(Text passage begins)

Congressman English fires back at Sharpsville councilman


By Tom Davidson
Herald Staff Writer

SHARPSVILLE

U.S. Rep. Phil English was fired up Tuesday as he responded to Sharpsville Council President Tom Lally’s lament that the seven-term congressmen couldn’t deliver any cash or clout to help the borough build a new $10 million water treatment plant.

Lally voiced his dissatisfaction with English, Erie, R-3rd District, in an interview Monday that prompted the congressman, facing what may prove to be a nationally supported Democratic challenger in Kathy Dahlkamper, to fire a salvo of his own.

“It appears I’m obliged to set the record straight,” English said. “Mr. Lally made some claims that are flat-out ridiculous.”

He said he’s lobbied for Sharpsville and delivered. In 2003 he got the borough $100,000 for its sewer system and he’s working on an appropriations request now for the town, he said.

English doesn’t dispute Lally’s position that the government wasn’t able to help the borough fix its water system, but said it wasn’t for lack of effort on his part.

“I’ve never said it was fair,” English said of the federal bureaucracy and limited amounts of cash available for an ever- increasing number of projects.

But English said he’s never spoken directly to Lally and was irked by the councilman’s comments.

“I don’t think he gets to criticize unless he has the initiative to pick up the phone” and call, English said.

“This is a bizarre charge from Mr. Lally, who has never contacted our office,” English said.

He called Lally’s comments an “outrageous charge from someone with a political ax to grind,” he said.

(Text passage ends)
(Material supplied begins)

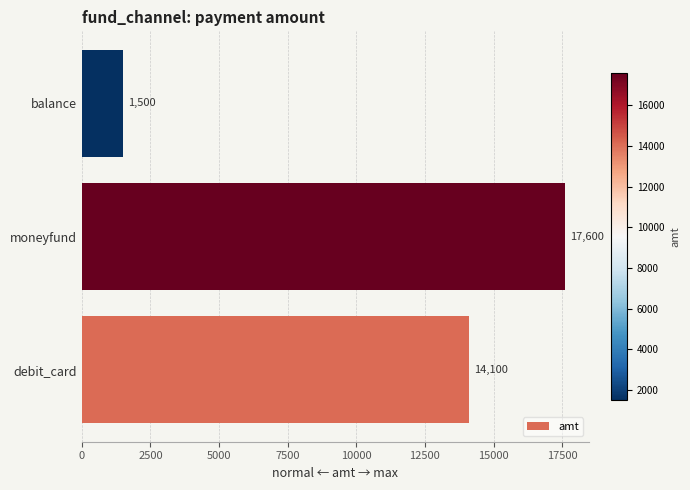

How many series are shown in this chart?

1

(Material supplied ends)
(Material supplied begins)

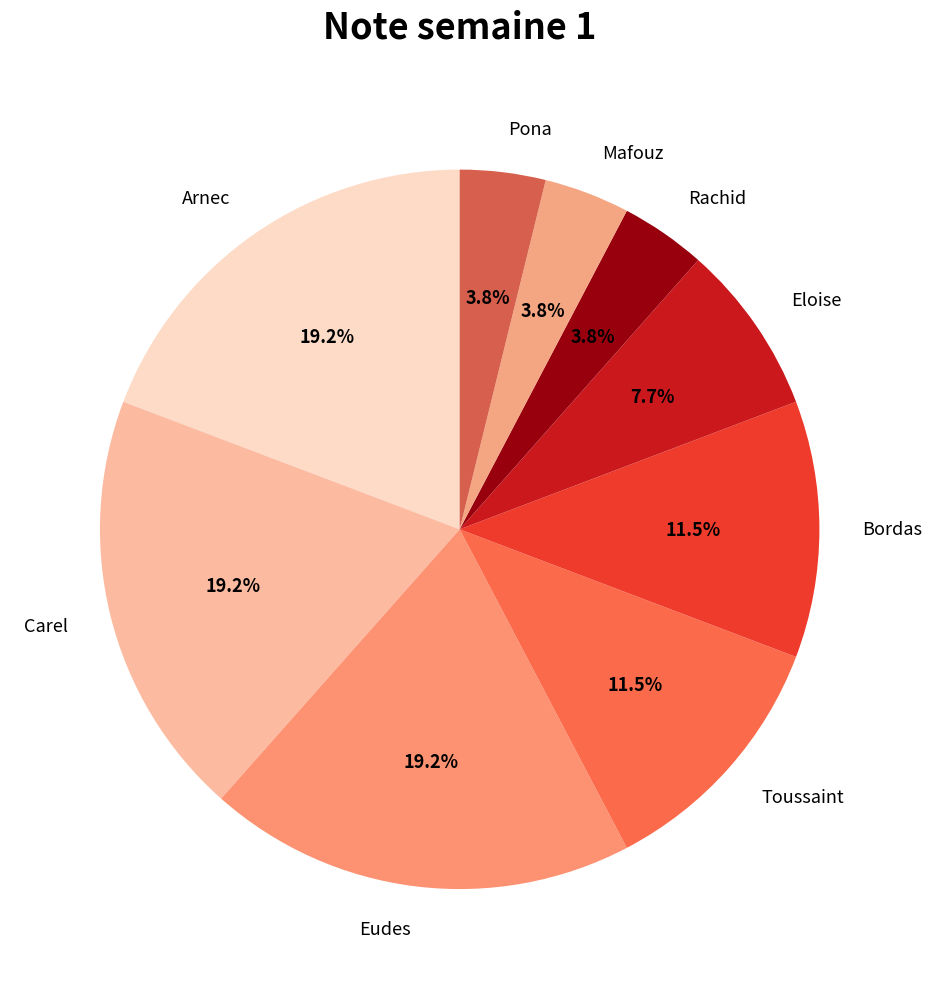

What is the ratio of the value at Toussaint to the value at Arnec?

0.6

(Material supplied ends)

** Job 1 **
Please quote the Sharpsville water plant article word for word, everything from "He said he’s" down to "number of projects.".
** Job 2 **
Extend the article about Congressman English and the Sharpsville councilman, starting after its final sentence.

** Answer area 1 **
He said he’s lobbied for Sharpsville and delivered. In 2003 he got the borough $100,000 for its sewer system and he’s working on an appropriations request now for the town, he said.

English doesn’t dispute Lally’s position that the government wasn’t able to help the borough fix its water system, but said it wasn’t for lack of effort on his part.

“I’ve never said it was fair,” English said of the federal bureaucracy and limited amounts of cash available for an ever- increasing number of projects.

** Answer area 2 **
Lally and his colleagues have spent much of the last three years jumping through bureaucratic hoops set by the state Department of Environmental Protection with regard to the town’s water system.

Shortly after voters elected to keep the aging treatment plant instead of selling it to Aqua America, the DEP found the borough’s water wasn’t up to snuff and ordered something to be done.

After years of studies, funding applications and other hurdles, the cost to build a new plant came in at about $10 million. That’s cash the borough didn’t have and couldn’t get although it applied for most state and federal assistance programs — even with support from English, state Rep. Mark Longietti, Farrell, D-7th District and state Sen. Robert D. “Bob” Robbins, Salem Township, R-50th District, Sharpsville Mayor Kenneth Robertson said.

Robertson concurred with English that the congressman has tried to help.

“(English) has always listened to what we’ve had to say,” Robertson said. “This isn’t a political hot potato. The borough had a need bigger than the government could provide. That’s the disappointment for all of us on council and I guess some of us are expressing it in different ways.